_Dataset records_
|---|

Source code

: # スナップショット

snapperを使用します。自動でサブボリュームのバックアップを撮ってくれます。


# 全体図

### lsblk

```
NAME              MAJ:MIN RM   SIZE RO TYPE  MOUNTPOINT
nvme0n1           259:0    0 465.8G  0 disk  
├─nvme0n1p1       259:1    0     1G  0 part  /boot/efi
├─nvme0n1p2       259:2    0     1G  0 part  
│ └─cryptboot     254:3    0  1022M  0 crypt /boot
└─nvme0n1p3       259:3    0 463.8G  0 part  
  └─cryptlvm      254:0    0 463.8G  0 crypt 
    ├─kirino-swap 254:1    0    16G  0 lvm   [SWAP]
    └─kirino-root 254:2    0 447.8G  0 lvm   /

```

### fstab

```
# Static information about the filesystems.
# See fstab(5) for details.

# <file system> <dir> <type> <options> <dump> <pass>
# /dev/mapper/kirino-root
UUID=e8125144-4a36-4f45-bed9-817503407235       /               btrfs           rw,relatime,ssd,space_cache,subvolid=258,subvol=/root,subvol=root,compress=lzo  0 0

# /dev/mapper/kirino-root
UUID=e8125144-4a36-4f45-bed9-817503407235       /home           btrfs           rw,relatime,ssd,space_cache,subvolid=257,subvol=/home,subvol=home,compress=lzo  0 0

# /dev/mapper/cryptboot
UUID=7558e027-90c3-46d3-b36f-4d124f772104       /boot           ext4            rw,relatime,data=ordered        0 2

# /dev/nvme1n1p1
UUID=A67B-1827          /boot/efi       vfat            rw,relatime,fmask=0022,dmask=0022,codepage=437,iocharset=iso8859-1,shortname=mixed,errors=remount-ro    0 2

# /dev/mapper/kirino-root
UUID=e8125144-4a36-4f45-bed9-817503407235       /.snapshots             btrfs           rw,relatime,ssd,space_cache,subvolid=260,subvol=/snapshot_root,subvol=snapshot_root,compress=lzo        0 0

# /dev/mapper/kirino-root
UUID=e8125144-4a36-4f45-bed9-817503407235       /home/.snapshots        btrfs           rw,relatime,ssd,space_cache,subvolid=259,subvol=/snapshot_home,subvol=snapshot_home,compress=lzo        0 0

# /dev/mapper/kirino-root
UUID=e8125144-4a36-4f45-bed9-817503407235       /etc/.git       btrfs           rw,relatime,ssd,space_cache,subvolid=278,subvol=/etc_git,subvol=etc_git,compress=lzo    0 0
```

|---|

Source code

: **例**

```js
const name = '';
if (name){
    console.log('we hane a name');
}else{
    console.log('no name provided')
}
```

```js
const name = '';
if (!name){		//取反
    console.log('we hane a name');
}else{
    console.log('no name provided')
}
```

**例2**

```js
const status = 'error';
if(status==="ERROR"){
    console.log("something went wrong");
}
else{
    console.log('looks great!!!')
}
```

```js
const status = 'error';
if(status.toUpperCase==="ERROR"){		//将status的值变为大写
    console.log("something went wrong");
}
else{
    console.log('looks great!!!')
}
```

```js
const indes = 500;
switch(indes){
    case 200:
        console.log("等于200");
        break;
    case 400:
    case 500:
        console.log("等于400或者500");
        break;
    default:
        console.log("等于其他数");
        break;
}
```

|---|

_Assignment_
Look through the data above. Each line containing the word "subvol" needs to be copied.

_Answer to the exercise_
UUID=e8125144-4a36-4f45-bed9-817503407235       /               btrfs           rw,relatime,ssd,space_cache,subvolid=258,subvol=/root,subvol=root,compress=lzo  0 0
UUID=e8125144-4a36-4f45-bed9-817503407235       /home           btrfs           rw,relatime,ssd,space_cache,subvolid=257,subvol=/home,subvol=home,compress=lzo  0 0
UUID=e8125144-4a36-4f45-bed9-817503407235       /.snapshots             btrfs           rw,relatime,ssd,space_cache,subvolid=260,subvol=/snapshot_root,subvol=snapshot_root,compress=lzo        0 0
UUID=e8125144-4a36-4f45-bed9-817503407235       /home/.snapshots        btrfs           rw,relatime,ssd,space_cache,subvolid=259,subvol=/snapshot_home,subvol=snapshot_home,compress=lzo        0 0
UUID=e8125144-4a36-4f45-bed9-817503407235       /etc/.git       btrfs           rw,relatime,ssd,space_cache,subvolid=278,subvol=/etc_git,subvol=etc_git,compress=lzo    0 0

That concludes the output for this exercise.